■ MATERIAL PROVIDED
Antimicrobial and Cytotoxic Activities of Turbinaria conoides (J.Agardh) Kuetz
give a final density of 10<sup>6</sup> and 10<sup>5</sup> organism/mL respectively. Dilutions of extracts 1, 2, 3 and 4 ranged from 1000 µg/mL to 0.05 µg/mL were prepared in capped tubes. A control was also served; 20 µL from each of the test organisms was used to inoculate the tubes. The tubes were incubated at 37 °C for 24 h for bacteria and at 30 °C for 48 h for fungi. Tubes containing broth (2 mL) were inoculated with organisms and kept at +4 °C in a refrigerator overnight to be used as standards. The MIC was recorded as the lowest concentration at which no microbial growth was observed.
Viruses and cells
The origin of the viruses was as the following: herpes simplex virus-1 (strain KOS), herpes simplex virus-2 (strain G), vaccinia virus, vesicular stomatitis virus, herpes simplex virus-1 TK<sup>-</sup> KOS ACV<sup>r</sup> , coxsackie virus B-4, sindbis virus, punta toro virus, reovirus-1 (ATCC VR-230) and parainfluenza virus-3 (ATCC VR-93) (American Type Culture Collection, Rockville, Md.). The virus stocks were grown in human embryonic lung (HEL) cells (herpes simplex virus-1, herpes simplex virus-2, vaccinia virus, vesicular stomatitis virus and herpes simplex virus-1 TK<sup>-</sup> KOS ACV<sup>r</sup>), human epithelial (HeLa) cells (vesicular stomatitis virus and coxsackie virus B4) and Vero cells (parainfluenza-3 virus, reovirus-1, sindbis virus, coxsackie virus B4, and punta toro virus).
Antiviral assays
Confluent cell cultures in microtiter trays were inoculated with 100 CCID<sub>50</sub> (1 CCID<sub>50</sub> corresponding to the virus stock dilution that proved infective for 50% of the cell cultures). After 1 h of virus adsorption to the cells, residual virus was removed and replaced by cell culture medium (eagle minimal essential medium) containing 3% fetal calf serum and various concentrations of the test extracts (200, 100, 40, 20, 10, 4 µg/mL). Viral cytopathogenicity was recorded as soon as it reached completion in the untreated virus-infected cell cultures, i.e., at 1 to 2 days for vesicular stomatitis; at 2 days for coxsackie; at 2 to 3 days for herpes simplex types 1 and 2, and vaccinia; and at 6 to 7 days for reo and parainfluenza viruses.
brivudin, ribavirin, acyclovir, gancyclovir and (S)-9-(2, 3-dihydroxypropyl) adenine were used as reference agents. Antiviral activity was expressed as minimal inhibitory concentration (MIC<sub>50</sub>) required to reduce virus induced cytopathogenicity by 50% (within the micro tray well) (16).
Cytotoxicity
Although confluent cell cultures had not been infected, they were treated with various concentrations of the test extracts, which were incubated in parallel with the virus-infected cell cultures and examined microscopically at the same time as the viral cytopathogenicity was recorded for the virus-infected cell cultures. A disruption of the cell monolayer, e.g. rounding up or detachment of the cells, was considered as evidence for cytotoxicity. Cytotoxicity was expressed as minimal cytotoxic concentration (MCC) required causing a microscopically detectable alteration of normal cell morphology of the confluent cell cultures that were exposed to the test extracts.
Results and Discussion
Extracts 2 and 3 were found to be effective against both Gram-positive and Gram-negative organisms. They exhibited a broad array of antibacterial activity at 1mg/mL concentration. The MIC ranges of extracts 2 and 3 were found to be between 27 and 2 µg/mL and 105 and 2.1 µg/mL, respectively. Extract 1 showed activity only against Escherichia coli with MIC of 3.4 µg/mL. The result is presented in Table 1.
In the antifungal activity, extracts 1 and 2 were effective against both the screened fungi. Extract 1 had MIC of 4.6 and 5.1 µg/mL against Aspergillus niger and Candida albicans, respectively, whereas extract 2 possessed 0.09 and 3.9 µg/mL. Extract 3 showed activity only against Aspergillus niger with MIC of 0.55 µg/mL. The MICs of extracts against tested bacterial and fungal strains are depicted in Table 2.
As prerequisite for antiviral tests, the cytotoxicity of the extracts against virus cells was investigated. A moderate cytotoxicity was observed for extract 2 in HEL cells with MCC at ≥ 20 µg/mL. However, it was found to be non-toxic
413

■ TASK BRIEF
Retype only the lines above between the line with "The origin of" and the line with "Antiviral assays", counting those two lines as well, and keep every character as it is.

■ EXERCISE RESPONSE
The origin of the viruses was as the following: herpes simplex virus-1 (strain KOS), herpes simplex virus-2 (strain G), vaccinia virus, vesicular stomatitis virus, herpes simplex virus-1 TK<sup>-</sup> KOS ACV<sup>r</sup> , coxsackie virus B-4, sindbis virus, punta toro virus, reovirus-1 (ATCC VR-230) and parainfluenza virus-3 (ATCC VR-93) (American Type Culture Collection, Rockville, Md.). The virus stocks were grown in human embryonic lung (HEL) cells (herpes simplex virus-1, herpes simplex virus-2, vaccinia virus, vesicular stomatitis virus and herpes simplex virus-1 TK<sup>-</sup> KOS ACV<sup>r</sup>), human epithelial (HeLa) cells (vesicular stomatitis virus and coxsackie virus B4) and Vero cells (parainfluenza-3 virus, reovirus-1, sindbis virus, coxsackie virus B4, and punta toro virus).
Antiviral assays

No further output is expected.